Macam-macam Perikatan
Macam-Macam Perikatan
A. Macam-macam
Perikatan Menurut Ilmu Pengetahuan Hukum Perdata
Macam-macam perikatan dapat dibedakan atas beberapa macam,
yakni :
1. Menurut isi
dari pada prestasinya :
a. Perikatan
positif dan perikatan negatif
Perikatan positif adalah periktan yang prestasinya berupa
perbuatan positif yaitu memberi sesuatu dan berbuat sesuatu. Sedangkan
perikatan negatif adalah perikatan yang prestasinya berupa sesuatu perbuatan
yang negatif yaitu tidak berbuat sesuatu.
b. Perikatan
sepintas lalu dan berkelanjutan
Perikatan sepintas lalu adalah perikatan yang pemenuhan
prestasinya sukup hanya dilakukan dengan satu perbuatan saja dalam dalam waktu
yang singkat tujuan perikatan telah tercapai.
c. Perikatan
alternatif
Perikatan alternatif adalah perikatan dimana debitur
dibebaskan untuk memenuhi satu dari dua atau lebih prestasi yang disebutkan
dalam perjanjian.
d. Perikatan
fakultatif
Perikatan fakultatif adalah periktan yang hanya mempunyai
satu objek prestasi.
e. Perikatan
generik dan spesifik
Perikatan generik adalah perikatan dimana obyeknya hanya
ditentukan jenis dan jumklah barang yang harus diserahkan. Sedangkan perikatan
spesifik adalah perikatan dimana obyeknya ditentukan secara terinci sehingga
tampak ciri-ciri khususnya.
f. Perikatan yang
dapat dibagi dan yang tak dapat dibagi
Perikatan yang dapat dibagi adalah perikatan yang
prestasinya dapat dibagi, pembagian mana tidak boleh mengurangi hakikat
prestasi itu. Sedangkan perikatan yang tak dapat dibagi adalah perikatan yang
prestasinya tak dapat dibagi.
2. Menurut
subyeknya
a. Perikatan
tanggung-menanggung (tanggung renteng)
Perikatan tanggung-menanggung adalah perikatan dimana
debitur dan/atau kreditur terdiri dari beberapa orang.
b. Perikatan
pokok dan tambahan
Perikatan pokok dan tambahan adalah perikatan anatar debitur
dan kreditur yang berdiri sendiri tanpa bergantung kepada adanya perikatan yang
lain. Sedangkan perikatan tambahan adalah perikatan antara debitur dan kreditur
yang diadakan sebagai perikatan pokok.
3. Menurut
mulai berlakunya dan berakhirnya
a. Perikatan
bersyarat
Perikatan bersyarat adalah perikatan yang lahirnya mauypun
berakhirnya (batalnya) digantungkan pada suatu pristiwa yang belum dan tidak
tentu terjadi.
b. Perikatan
dengan ketetapan waktu
Perikatan dengan ketetapan waktu adalah perikatan yang
pelaksanaanya ditangguhkan sampai pada suatu waktu ditentukan yang pasti akan
tiba, meskipun mungkin belum dapat dipastikan waktu yang dimaksud akan tiba.

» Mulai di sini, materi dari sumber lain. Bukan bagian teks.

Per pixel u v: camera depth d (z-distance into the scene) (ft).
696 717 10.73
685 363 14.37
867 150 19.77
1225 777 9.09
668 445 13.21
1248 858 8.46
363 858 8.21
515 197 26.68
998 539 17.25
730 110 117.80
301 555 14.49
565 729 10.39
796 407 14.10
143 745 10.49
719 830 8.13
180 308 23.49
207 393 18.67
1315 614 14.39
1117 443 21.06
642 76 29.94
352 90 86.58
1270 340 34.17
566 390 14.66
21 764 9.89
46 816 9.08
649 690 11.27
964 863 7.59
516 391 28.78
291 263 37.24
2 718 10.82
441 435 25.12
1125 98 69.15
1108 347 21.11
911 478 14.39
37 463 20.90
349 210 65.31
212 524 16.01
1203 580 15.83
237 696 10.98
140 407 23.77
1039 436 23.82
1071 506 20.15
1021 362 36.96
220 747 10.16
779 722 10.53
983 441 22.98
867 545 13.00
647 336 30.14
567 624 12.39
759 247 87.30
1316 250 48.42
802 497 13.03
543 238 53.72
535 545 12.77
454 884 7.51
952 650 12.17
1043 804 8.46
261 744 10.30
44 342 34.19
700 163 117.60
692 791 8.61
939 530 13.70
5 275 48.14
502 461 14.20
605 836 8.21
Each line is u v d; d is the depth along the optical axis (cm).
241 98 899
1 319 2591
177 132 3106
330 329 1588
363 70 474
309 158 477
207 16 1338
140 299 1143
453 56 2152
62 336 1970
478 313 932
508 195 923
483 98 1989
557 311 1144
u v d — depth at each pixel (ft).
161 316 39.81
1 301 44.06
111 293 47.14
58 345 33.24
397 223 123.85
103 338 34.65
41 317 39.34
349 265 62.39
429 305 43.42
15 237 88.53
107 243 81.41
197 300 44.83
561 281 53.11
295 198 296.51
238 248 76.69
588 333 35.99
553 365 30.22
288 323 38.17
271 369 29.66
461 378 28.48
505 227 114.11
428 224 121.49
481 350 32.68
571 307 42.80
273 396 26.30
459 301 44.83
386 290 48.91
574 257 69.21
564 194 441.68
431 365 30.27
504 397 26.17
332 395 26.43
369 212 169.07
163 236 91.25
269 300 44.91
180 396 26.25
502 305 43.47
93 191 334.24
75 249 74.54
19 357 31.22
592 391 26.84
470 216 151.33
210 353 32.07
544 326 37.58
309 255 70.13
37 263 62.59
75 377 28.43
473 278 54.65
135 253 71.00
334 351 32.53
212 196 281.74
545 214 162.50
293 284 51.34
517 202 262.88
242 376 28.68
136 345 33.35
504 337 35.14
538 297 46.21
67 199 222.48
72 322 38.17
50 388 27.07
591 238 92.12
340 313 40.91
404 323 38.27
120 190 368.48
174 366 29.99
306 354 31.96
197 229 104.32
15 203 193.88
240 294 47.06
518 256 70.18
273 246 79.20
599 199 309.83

B. Macam-macam Perikatan Menurut Undang-undang
Perikatan (BW)
Macam-macam perikatan dapat dibedakan atas beberapa macam,
yakni :
1. Perikatan
bersyarat (voorwaardelijk)
Perikatan bersyarat adalah suatu perikatan yang digantungkan
pada suatu kejadian di kemudian hari, yang masih belum tentu akan atau terjadi.
Mungkin untuk memperjanjikan bahwa perikatan itu barulah akan lahir, apabila
kejadian yang belum tentu timbul itu. Suatu perjanjian yang demikian itu,
menggantungkan adanya suatu perikatan pada suatu syarat yang menunda atau
mempertangguhkan (opschortende voorwaarde). Menurut Pasal 1253 KUHperdata
tentang perikatan bersyarat “suatu perikatn adalah bersyarat mankala ia
digantungkan pada suatu peristiwa yang masih akan datang dan yang masih belum terjadi,
baik secara menangguhkan perikatan hingga terjadinya peristiwa semacam itu,
maupun secara membatalkan menurut terjadi atau tidak terjadinya peristiwa
tersebut”.
Pasal ini menerangkan tentang perikatan bersyarat yaitu
perikatan yang lahir atau berakhirnya digantungkan pada suatu peristiwa yang
mungkin akan terjadi tetapi belum tentu akan terjadi atau belum tentu kapan
terjadinya. Berdasarkan pasal ini dapat diketahui bahwa perikatan bersyarat
dapat dibedakan atas dua, yakni: a. Perikatan dengan syarat tangguh; b.
Perikatan dengan syarat berakhir.
a. Perikatan
dengan syarat tangguh
Apabila syarat “peristiwa” yang dimaksud itu terjadi, maka
perikatan dilaksanakan (pasal 1263 KUHpdt). Sejak peristiwa itu terjadi,
keawjiban debitor untuk berprestasi segera dilaksanakan. Misalnya, A setuju
apabila B adiknya mendiami paviliun rumahnya setelah B menikah. Nikah adalah
peristiwa yang masih akan terjadi dan belum pasti terjadi. Sifatnya
menangguhkan pelaksanaan perikatan, jika B nikah A wajib menyerahkan paviliun
rumahnya untuk didiami oleh B.
b. Perikatan
dengan syarat batal
Perikatan yang sudah ada akan berakhir apabila “peristiwa”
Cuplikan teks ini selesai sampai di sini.